(Intrinsic matrix estimation data)

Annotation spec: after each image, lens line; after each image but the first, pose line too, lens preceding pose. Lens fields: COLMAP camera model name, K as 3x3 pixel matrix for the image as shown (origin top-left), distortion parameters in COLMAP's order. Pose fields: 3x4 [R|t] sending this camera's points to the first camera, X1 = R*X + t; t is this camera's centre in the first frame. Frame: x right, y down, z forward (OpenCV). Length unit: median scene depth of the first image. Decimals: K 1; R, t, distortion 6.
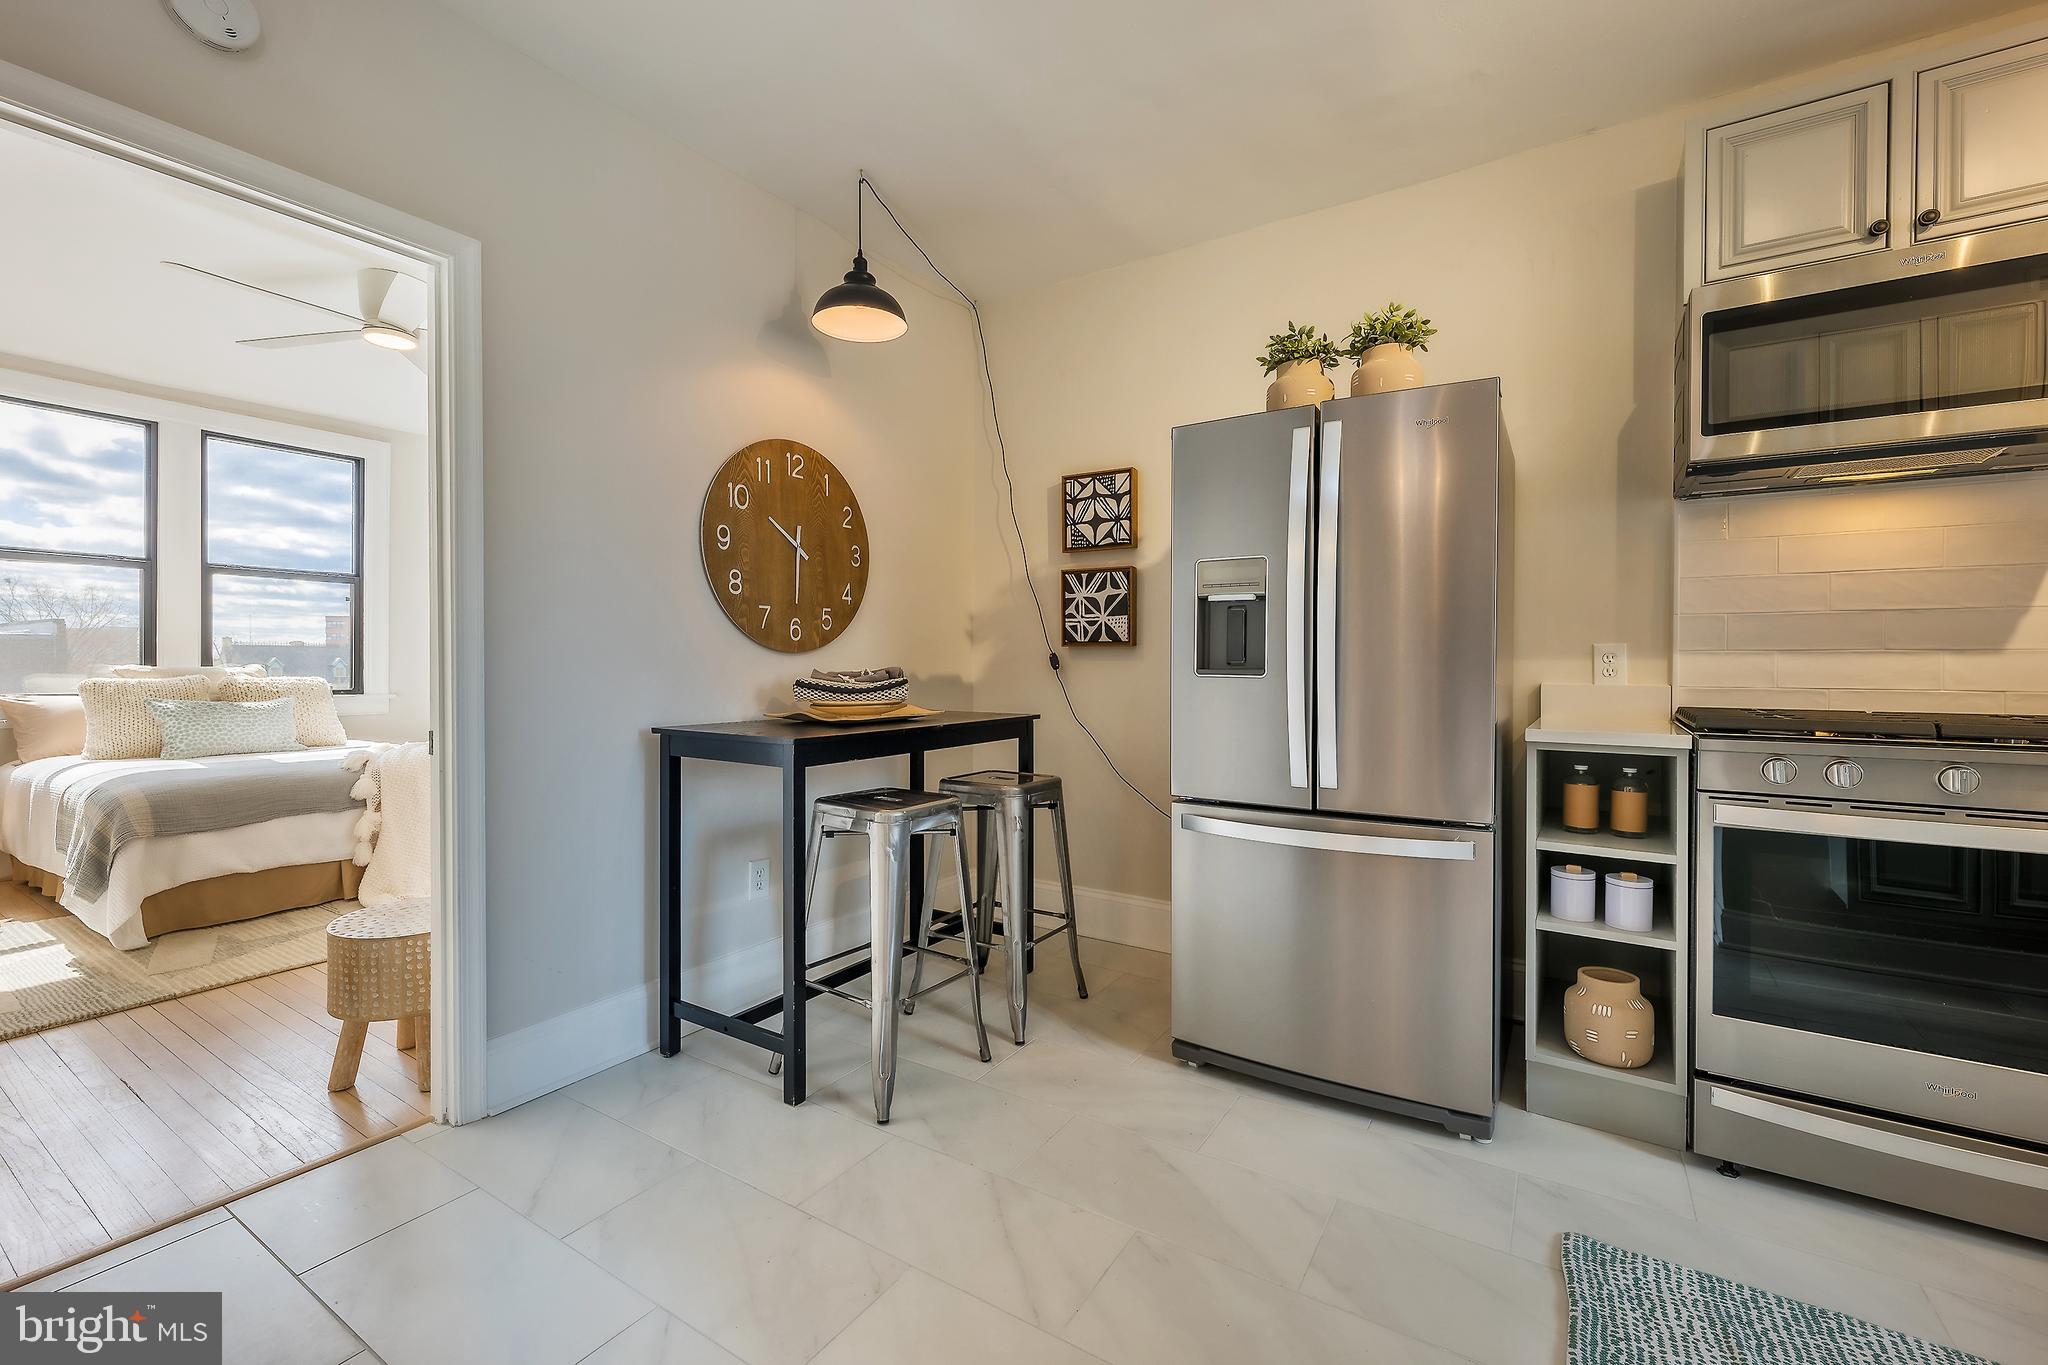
lens RADIAL K [[853.9, 0, 1032.9], [0, 853.9, 679.0], [0, 0, 1]] dist [0.005263, 0.000251]
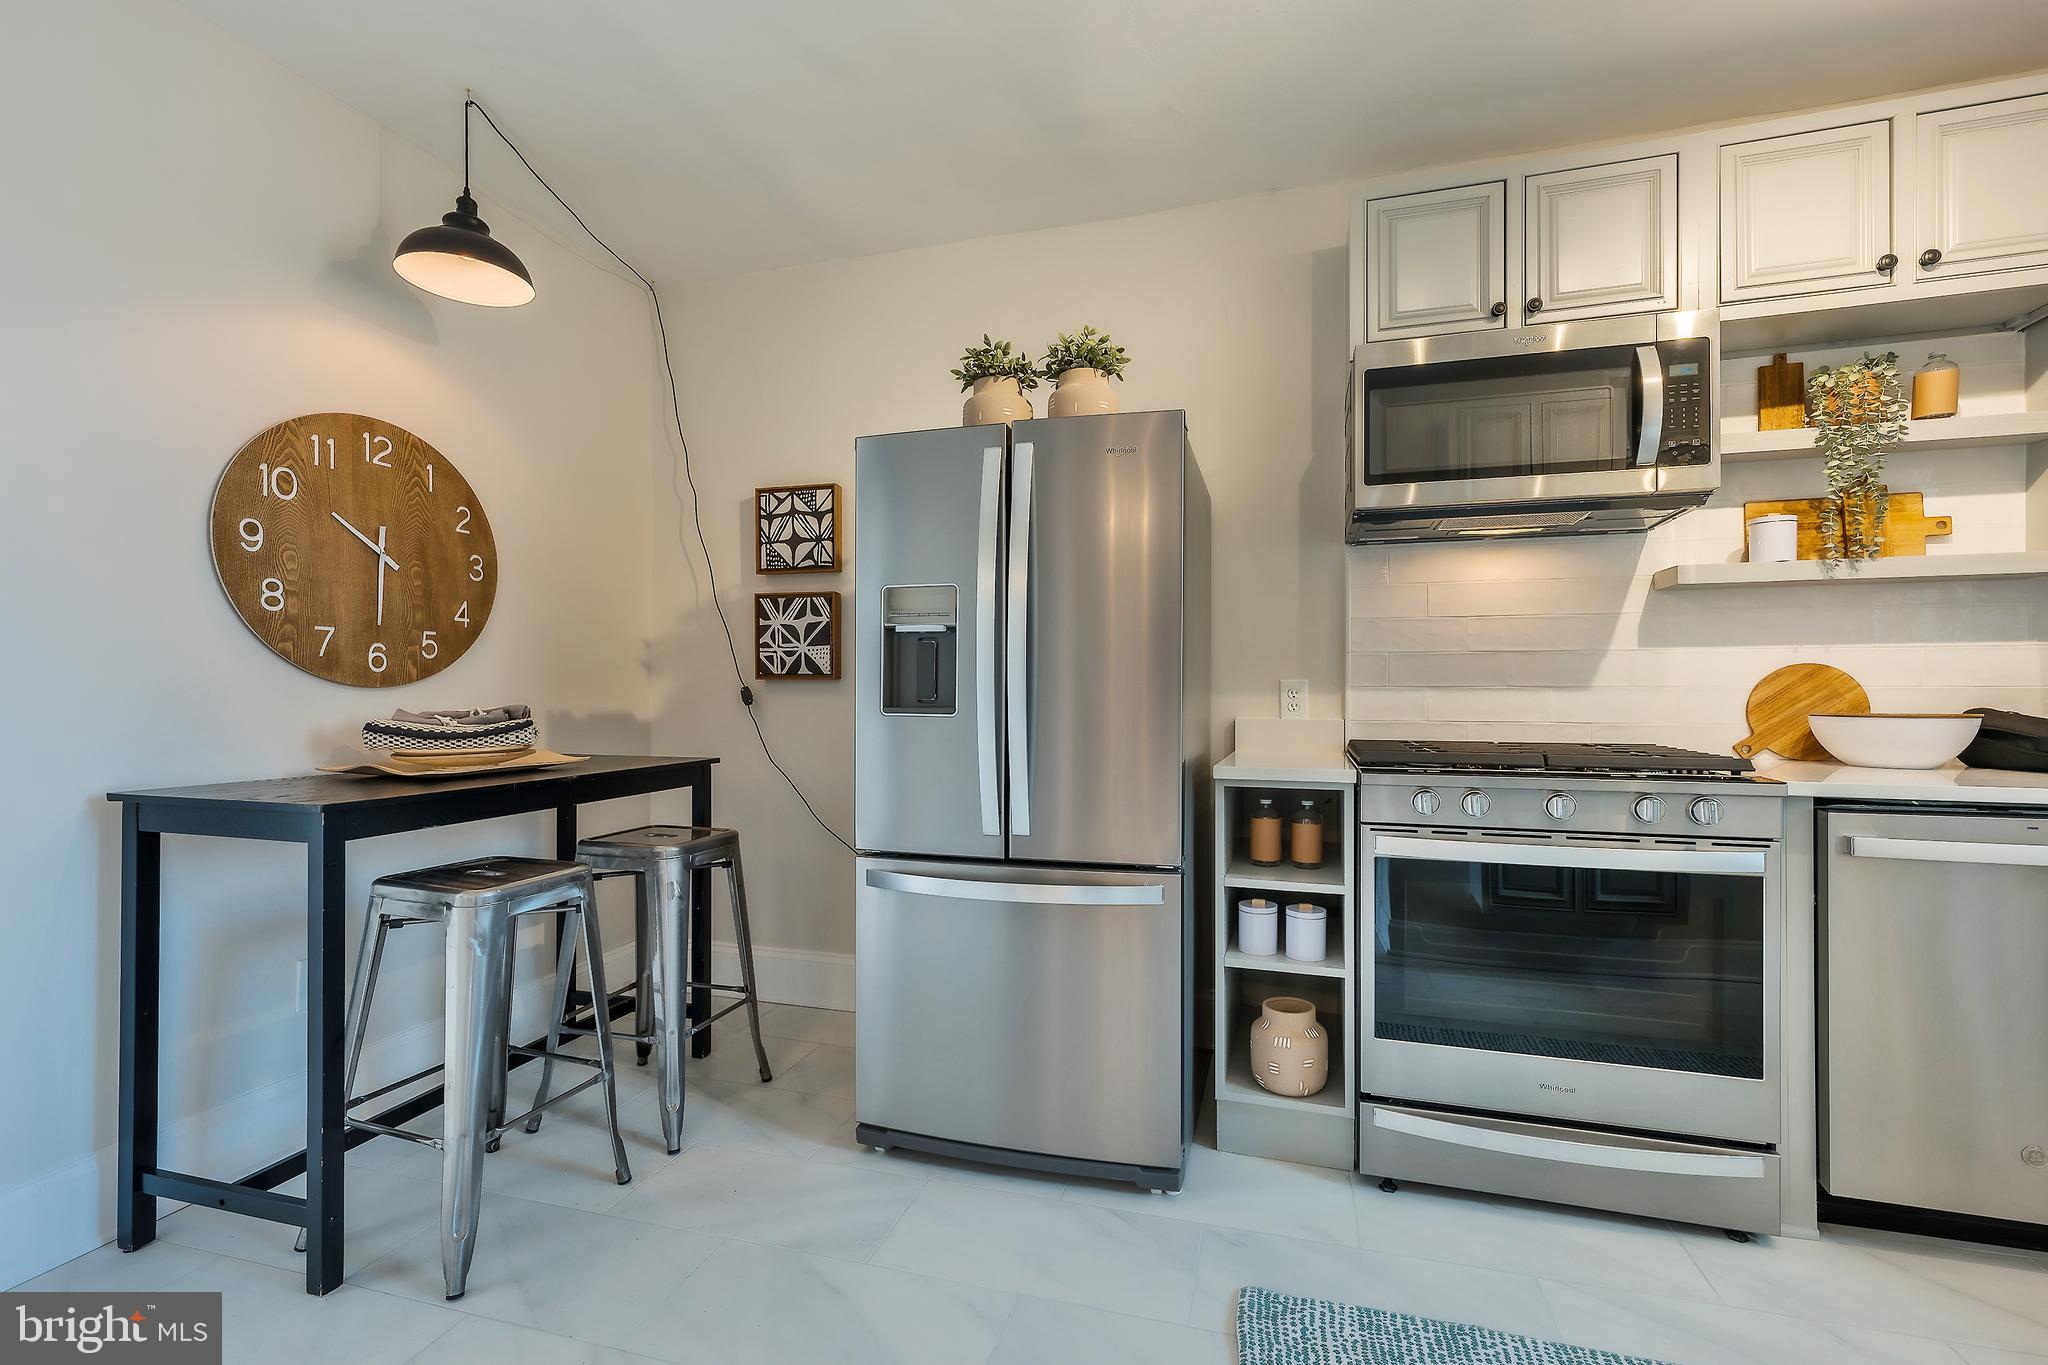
lens RADIAL K [[868.7, 0, 1012.0], [0, 868.7, 702.0], [0, 0, 1]] dist [0.003579, 0.000068]
pose [[0.965935, -0.001870, 0.258777, 0.083430], [0.003901, 0.999965, -0.007337, -0.009615], [-0.258754, 0.008097, 0.965909, 0.079450]]
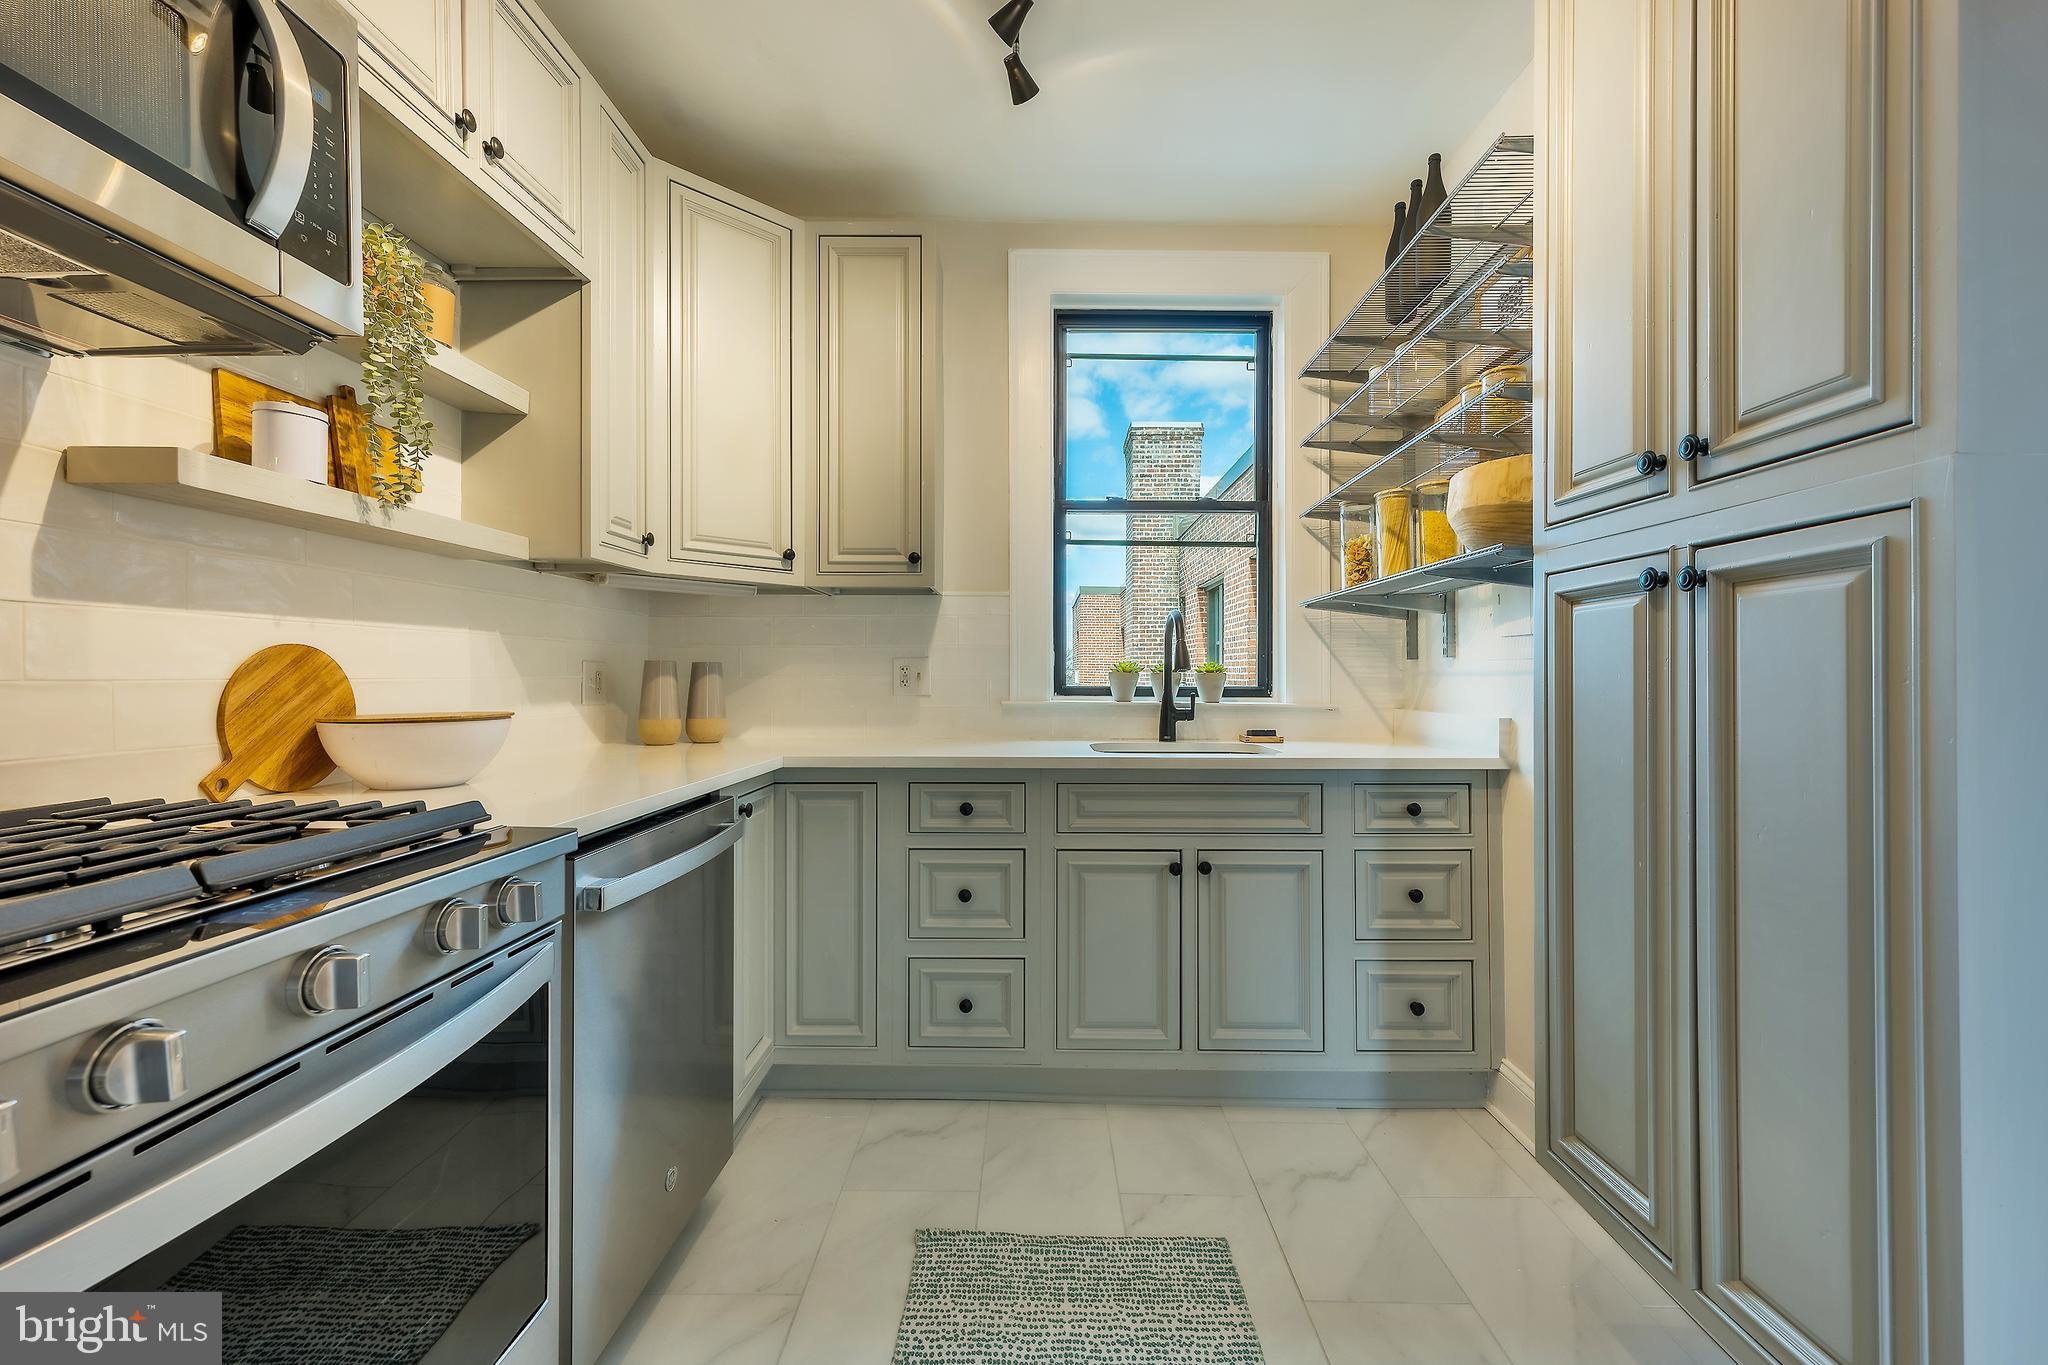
lens RADIAL K [[853.9, 0, 1032.9], [0, 853.9, 679.0], [0, 0, 1]] dist [0.005263, 0.000251]
pose [[-0.527712, -0.007608, 0.849389, 0.307007], [0.005800, 0.999904, 0.012559, -0.029632], [-0.849403, 0.011554, -0.527618, 0.533609]]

WHAT YOU ARE ASKED TO DO: Please switch "pose line" to "extrinsics line" throughout these lines and change nothing else. Leave the pictures out of your answer.

RESULT FOR THIS TASK:
Annotation spec: after each image, lens line; after each image but the first, extrinsics line too, lens preceding pose. Lens fields: COLMAP camera model name, K as 3x3 pixel matrix for the image as shown (origin top-left), distortion parameters in COLMAP's order. Pose fields: 3x4 [R|t] sending this camera's points to the first camera, X1 = R*X + t; t is this camera's centre in the first frame. Frame: x right, y down, z forward (OpenCV). Length unit: median scene depth of the first image. Decimals: K 1; R, t, distortion 6.
lens RADIAL K [[853.9, 0, 1032.9], [0, 853.9, 679.0], [0, 0, 1]] dist [0.005263, 0.000251]
lens RADIAL K [[868.7, 0, 1012.0], [0, 868.7, 702.0], [0, 0, 1]] dist [0.003579, 0.000068]
pose [[0.965935, -0.001870, 0.258777, 0.083430], [0.003901, 0.999965, -0.007337, -0.009615], [-0.258754, 0.008097, 0.965909, 0.079450]]
lens RADIAL K [[853.9, 0, 1032.9], [0, 853.9, 679.0], [0, 0, 1]] dist [0.005263, 0.000251]
pose [[-0.527712, -0.007608, 0.849389, 0.307007], [0.005800, 0.999904, 0.012559, -0.029632], [-0.849403, 0.011554, -0.527618, 0.533609]]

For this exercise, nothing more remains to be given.